Durant les dernières années de sa vie, elle ne fit plus rien, ne mangeait que si on lui mettait la nourriture dans la bouche, ne parlait que pour répéter les derniers mots de la phrase qu’on lui adressait. De temps en tant elle s’exclamait “Qu’il y a un beau soleil ici!” et rien d’autre (elle aurait dû hurler de douleur selon son médecin traitant). En de rares occasions, bien particulières, elle redevint lucide et dit des choses sensées, pertinentes, prophétiques mais l’instant d’après elle s’abîmait de nouveau dans l’oubli.
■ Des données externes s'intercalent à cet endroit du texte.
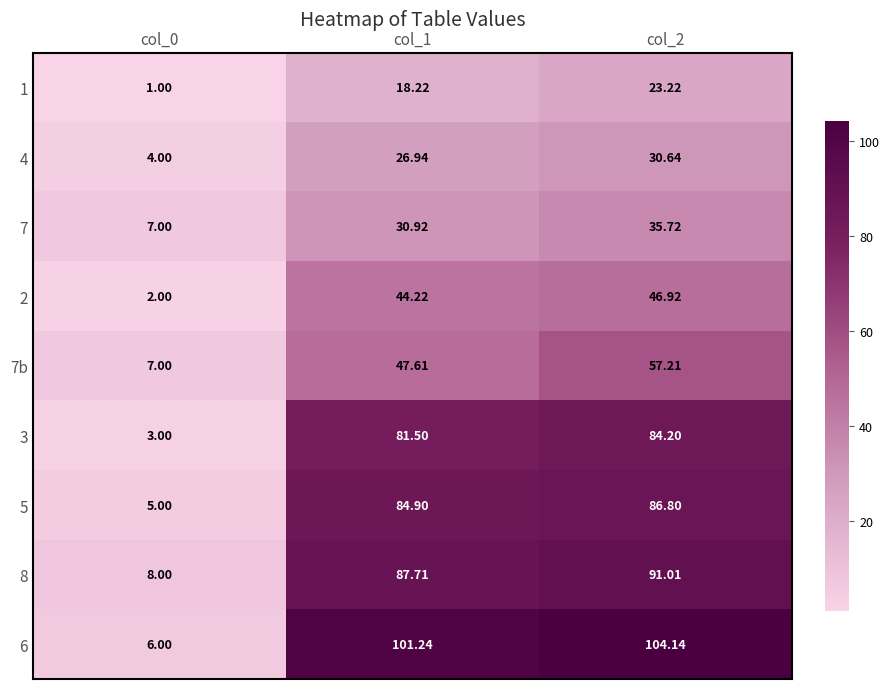

Is the value of 4 at col_1 greater than the value of 6 at col_2?

No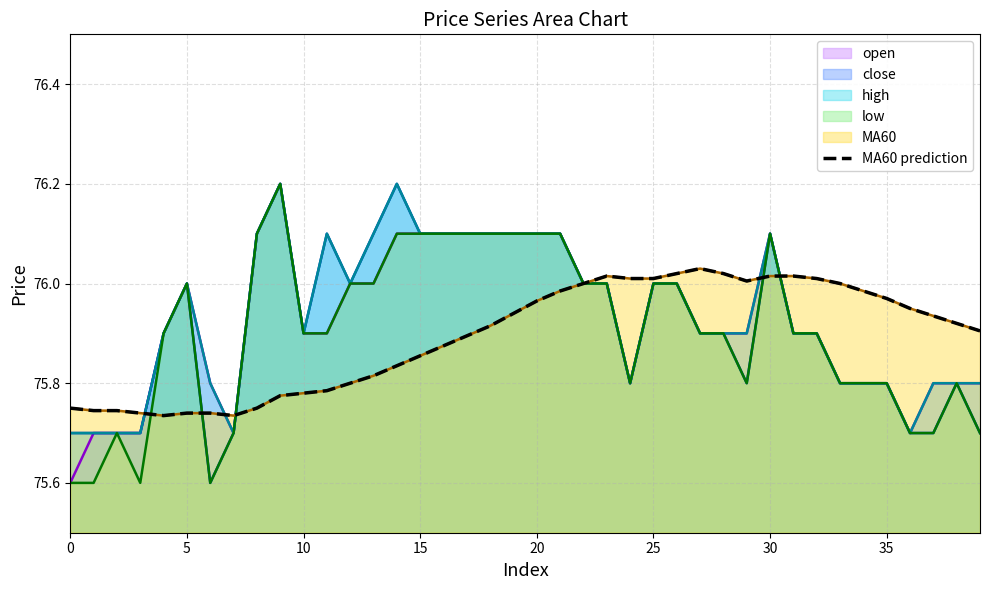

The chart shows a value of 21.1 at 22. True or false?

False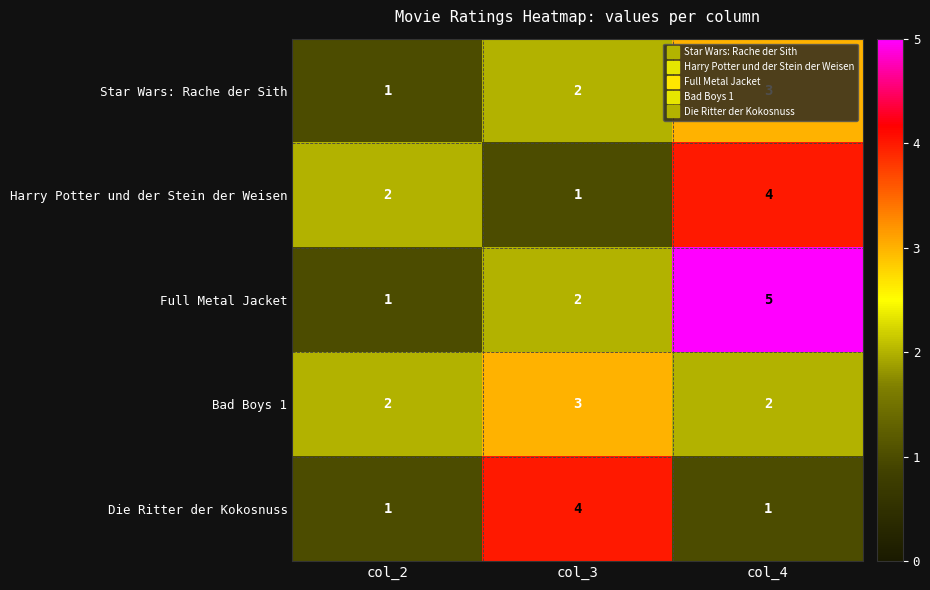

Where is Star Wars: Rache der Sith nearest to the value 2?

col_3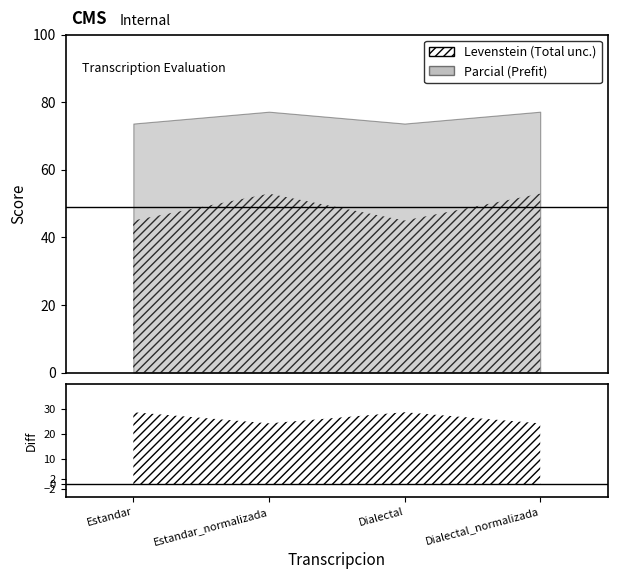

Where is the first local maximum for Levenstein?

Estandar_normalizada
Elle s’éteignit le jeudi 12 octobre 1961, par une matinée radieuse, comme si elle obéissait aux paroles du prêtre qui lui récitait la prière des mourants: “Quitte ce monde, âme chrétienne”. Elle avait 64 ans et était restée au lit pendant 27 ans et demi.
Douze ans après, le 2 juillet 1973, la dépouille mortelle de Maria Valtorta, transférée du Cimetière de la Miséricorde de Viareggio, fut ensevelie à Florence, dans une chapelle du cloître de la Basilique de la Très Sainte Annunziata.